Ronan designed a long, low finger of a building to house each academy-he
calls each a "bar," the group the "barscape." Daylight
enters each classroom from two directions, and clerestory windows open
to provide natural ventilation. A "browsing circuit"-a continuous
interior corridor-links the academies. The element that gives the school
its distinctive visual kick is a series of five multistory towers that
rise at different points along the barscape. Ronan's design clads the
towers in laminated glass with a tinted layer that includes graphics.
The auditorium tower, for example, has orange glass, an oversize image
of a dancer on one face and a violinist on another, and a massive letter
A at the corner. The dining tower is blue, administration pink, fitness
and health-with its stacked gymnasiums-green. Ronan says the graphics
are "kind of conceptual at this point," subject to change as
the project evolves.
"The media tower is basically at the heart of the school," he
says. It's the tallest of the
towers and includes the library and a movie theater. Its glass is tinted
yellow and at the tower's summit wraps around a reading garden that offers
commanding views of the surrounding city. Together these visual ramparts
are the key to the concept of the building being not just a school but
a community resource. "The fitness tower," Ronan says, "might
be open early in the morning for classes for the community, be used as
a gym for student phys-ed classes during the day, and then open up again
at night as a community fitness club." There will be more than 600
parking spaces under the building to accommodate visitors.

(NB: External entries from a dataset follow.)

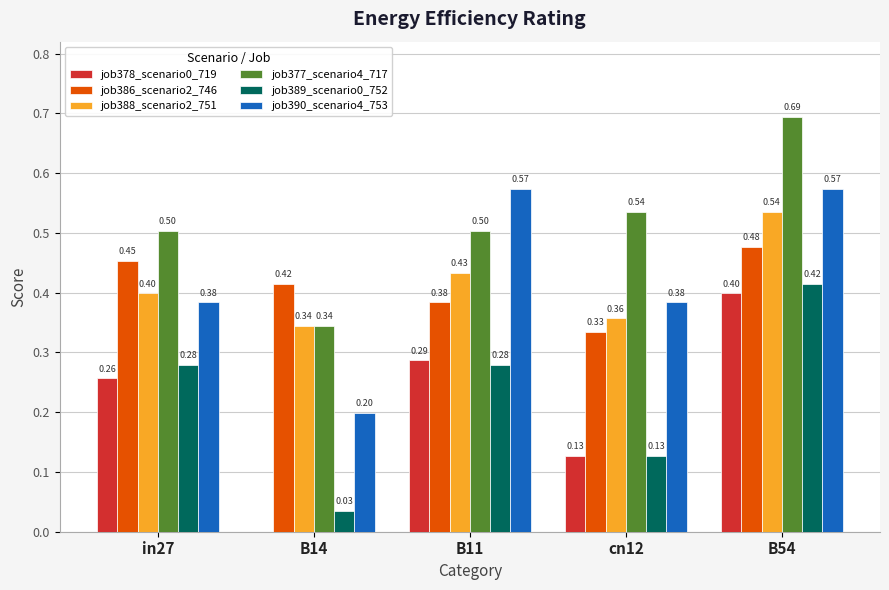

Is the value of job390_scenario4_753 at B54 greater than the value of job378_scenario0_719 at B14?

Yes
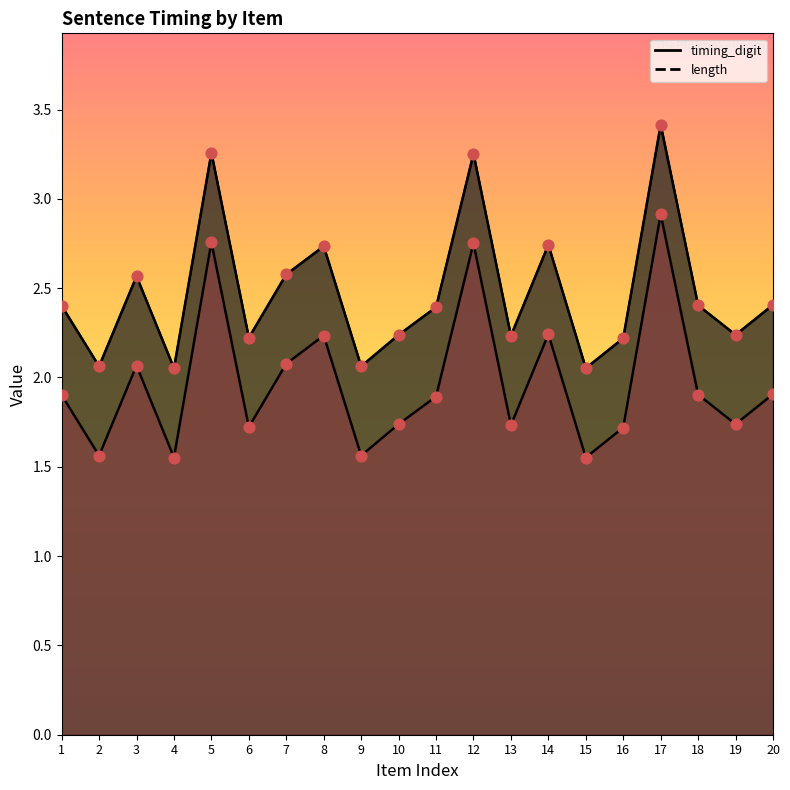

At how many categories does at least one series exceed 2?

20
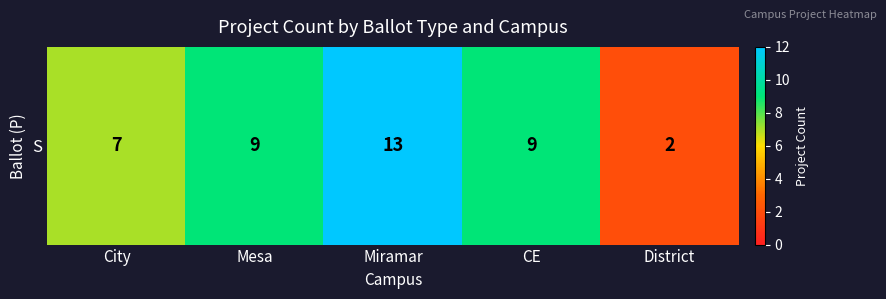

At which category does the chart reach its minimum across all series?

District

Ronan's design recognizes that our age is both visually oriented and informationally
dense, yet he distances himself from architects such as Douglas Garofalo,
who use computers to create pathbreaking shapes and forms. He prefers
drawing and making models. "I think whatever medium you work in sort
of dictates the form," he says. "If you work in clay it's going
to give you a certain kind of form. If you work in cardboard models it's
going to give you a certain kind of form." For better and worse,
he says, designs that come out of a computer look like they did. "It's
a value system. Is form the primary reason you're an architect? It's not
the reason I'm an architect. Form is a natural outgrowth of our process
and not the agenda. I'm interested more in space. You don't see many great
spaces anymore. It's about exploring the integration of space, structure,
and material-bringing those into an interdependent relationship."
Ronan sees the current state of architecture in Chicago as "very
promising," and he adds, "I think the known architects in the
Chicago area are all reaching retirement age. A new, younger generation
of architects is coming into its own." He may be a bit overoptimistic-Helmut
Jahn, Lucien Lagrange, and Adrian Smith are unlikely to be devoting their
lives to shuffleboard and pinochle anytime soon. But they have to be noticing
that the grownups' table is adding chairs.